_Text block_
The Rust implementation itself contributes to performance in ways that a TypeScript or Python agent cannot match. There's no garbage collector pause. Memory allocation is deterministic. The binary ships as a single executable with no runtime dependencies. On my machine, cold start to first API call takes under 200 milliseconds. Compare that to Node.js-based tools where the module resolution alone can take longer.

The headless mode deserves attention here. By communicating over JSON-RPC through stdio using JSONL (newline-delimited JSON), Codex CLI achieves a clean separation between the engine and any frontend. The same binary that powers the terminal CLI also powers the VS Code extension and could power a web application. There's no separate server process. No WebSocket setup. Just stdin and stdout, the most universal IPC mechanism in computing.

What Open Source Changes

Reading Codex CLI's source changed how I think about AI coding tools. When I use Claude Code, I trust Anthropic's security claims. When I use Codex CLI, I can verify them. I can grep for seatbelt in the codebase and read the exact sandbox profile applied to my commands. I can open prompt.md and see what the model is told about my project before it generates a single token.

This transparency has practical implications. Enterprise security teams can audit the sandbox policies before approving the tool. Contributors can fix bugs in the agent loop without waiting for a vendor patch. Researchers can study a production-grade AI agent architecture without reverse engineering.

The choice of Rust is itself a statement. Building an AI tool's core in a systems language that guarantees memory safety, compiles to native code, and supports cross-platform builds from a single codebase signals long-term investment in performance and reliability. Python would have been easier. TypeScript would have matched the web ecosystem. Rust says: this tool will run on your machine, close to your code, and it will not crash.

The competitive landscape is shifting. Claude Code dominates in developer experience and model capability. Cursor owns the IDE integration space. GitHub Copilot has distribution through GitHub's user base. Codex CLI's bet is that full transparency and community ownership will attract developers who care about understanding and controlling the tools they depend on.

Whether that bet pays off depends on the community. The code is there. The architecture is solid. The question is whether 71,700 stars translate into contributors who push the tool beyond what OpenAI alone would build.

(Extracted page text data)
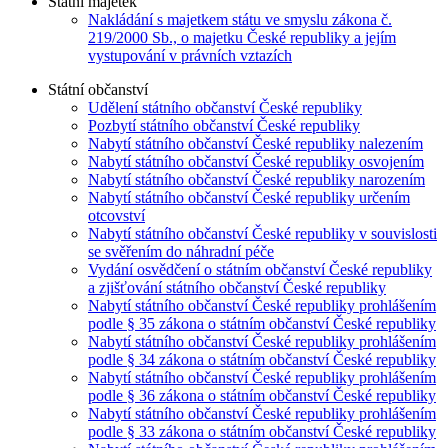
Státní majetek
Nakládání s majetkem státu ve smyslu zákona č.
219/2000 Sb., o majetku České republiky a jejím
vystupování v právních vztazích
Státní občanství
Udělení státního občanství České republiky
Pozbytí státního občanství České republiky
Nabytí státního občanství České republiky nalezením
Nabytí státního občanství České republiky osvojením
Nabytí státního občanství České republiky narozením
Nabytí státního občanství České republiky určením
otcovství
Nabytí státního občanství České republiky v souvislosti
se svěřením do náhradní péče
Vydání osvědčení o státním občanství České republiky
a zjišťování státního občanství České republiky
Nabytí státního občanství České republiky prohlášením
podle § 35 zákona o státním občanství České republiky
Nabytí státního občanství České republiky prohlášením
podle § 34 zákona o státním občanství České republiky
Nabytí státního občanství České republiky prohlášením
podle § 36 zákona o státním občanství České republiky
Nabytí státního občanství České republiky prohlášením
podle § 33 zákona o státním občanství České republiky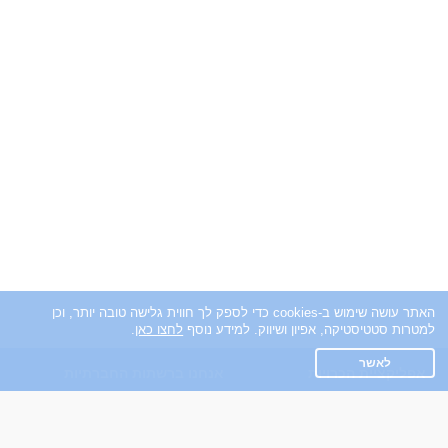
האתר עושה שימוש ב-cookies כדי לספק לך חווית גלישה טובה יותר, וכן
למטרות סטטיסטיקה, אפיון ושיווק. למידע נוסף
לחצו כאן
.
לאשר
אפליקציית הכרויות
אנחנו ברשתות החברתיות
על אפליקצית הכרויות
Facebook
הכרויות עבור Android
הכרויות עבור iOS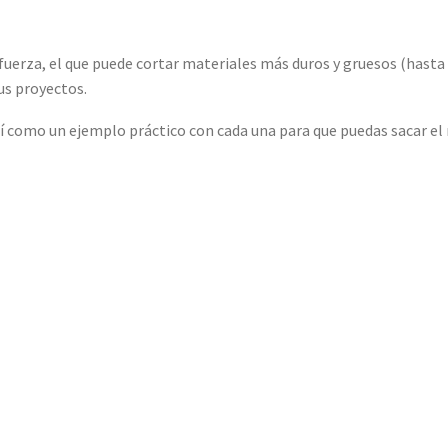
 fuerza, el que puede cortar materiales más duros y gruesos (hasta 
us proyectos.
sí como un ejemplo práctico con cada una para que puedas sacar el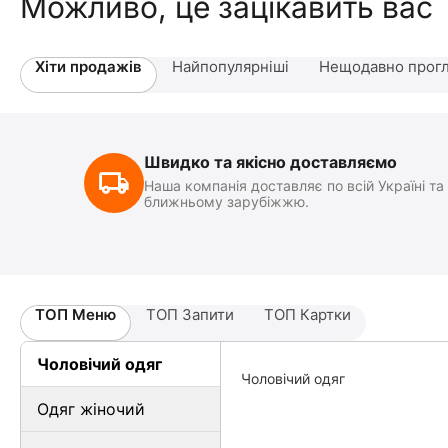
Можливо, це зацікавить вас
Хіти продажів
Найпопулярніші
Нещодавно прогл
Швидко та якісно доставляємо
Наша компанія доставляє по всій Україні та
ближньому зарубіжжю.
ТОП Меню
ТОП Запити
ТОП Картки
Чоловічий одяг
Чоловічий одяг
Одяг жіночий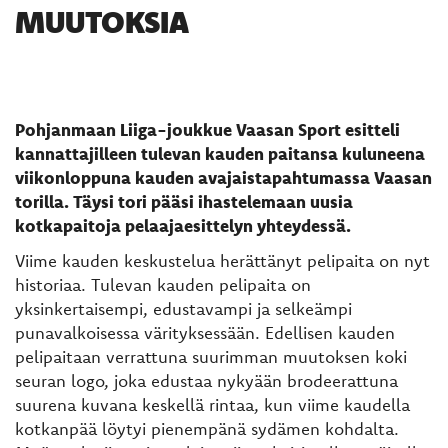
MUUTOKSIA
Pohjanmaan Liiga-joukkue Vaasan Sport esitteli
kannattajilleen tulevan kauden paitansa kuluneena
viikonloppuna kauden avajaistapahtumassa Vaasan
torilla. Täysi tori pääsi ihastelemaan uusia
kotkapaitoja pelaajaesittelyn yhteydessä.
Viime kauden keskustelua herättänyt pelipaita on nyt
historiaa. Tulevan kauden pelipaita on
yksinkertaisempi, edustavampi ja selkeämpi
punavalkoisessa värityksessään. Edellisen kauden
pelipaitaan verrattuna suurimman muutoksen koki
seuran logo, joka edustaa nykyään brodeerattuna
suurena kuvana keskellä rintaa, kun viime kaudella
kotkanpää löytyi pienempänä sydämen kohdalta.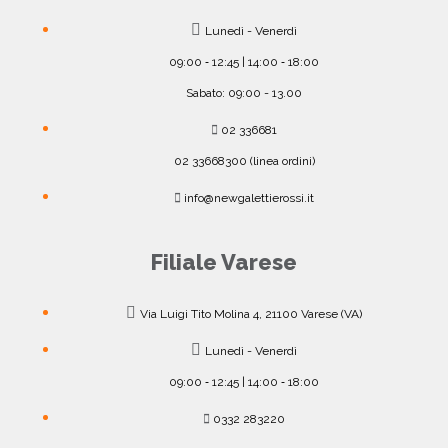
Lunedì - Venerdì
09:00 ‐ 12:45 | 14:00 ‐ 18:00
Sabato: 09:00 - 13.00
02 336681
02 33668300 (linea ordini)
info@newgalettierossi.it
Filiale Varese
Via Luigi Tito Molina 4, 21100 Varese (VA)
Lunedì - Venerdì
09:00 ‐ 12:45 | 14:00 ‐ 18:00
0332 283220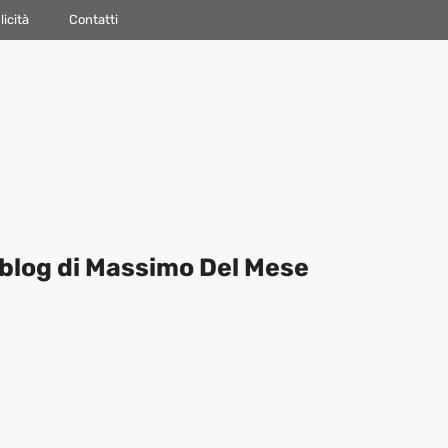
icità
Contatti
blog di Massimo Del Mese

--

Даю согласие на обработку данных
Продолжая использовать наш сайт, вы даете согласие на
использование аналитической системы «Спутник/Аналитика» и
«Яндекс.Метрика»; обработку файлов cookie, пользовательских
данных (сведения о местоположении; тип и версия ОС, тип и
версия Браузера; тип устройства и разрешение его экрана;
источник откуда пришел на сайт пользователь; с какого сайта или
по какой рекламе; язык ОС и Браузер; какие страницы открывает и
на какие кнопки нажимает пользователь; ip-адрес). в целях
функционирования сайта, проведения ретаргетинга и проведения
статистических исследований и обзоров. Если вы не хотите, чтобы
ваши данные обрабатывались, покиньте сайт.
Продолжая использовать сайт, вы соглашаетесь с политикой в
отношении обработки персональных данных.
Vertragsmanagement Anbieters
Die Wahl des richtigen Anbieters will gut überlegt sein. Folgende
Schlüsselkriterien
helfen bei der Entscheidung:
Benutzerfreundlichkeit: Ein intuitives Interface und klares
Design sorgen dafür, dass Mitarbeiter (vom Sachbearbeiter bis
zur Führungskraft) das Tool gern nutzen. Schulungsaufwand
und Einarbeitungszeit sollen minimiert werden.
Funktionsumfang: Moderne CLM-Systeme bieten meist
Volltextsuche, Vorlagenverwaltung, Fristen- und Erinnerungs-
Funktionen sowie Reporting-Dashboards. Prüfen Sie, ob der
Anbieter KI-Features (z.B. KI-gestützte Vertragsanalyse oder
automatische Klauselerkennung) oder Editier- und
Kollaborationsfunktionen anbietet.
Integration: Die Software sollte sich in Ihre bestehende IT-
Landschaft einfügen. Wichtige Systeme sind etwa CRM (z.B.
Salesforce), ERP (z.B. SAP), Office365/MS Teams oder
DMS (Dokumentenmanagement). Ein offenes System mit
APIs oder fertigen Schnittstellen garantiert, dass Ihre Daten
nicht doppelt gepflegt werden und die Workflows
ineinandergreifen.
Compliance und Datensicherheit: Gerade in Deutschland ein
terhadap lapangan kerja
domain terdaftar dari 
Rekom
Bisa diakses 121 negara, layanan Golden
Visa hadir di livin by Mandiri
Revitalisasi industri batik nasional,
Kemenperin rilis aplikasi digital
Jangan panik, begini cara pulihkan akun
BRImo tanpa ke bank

_Task item_
In the text about Codex CLI, what mechanism does the headless mode use to communicate with a frontend? Rely solely on the text about Codex CLI, not on the records.

_Output below_
It communicates over JSON-RPC through stdio using JSONL (newline-delimited JSON).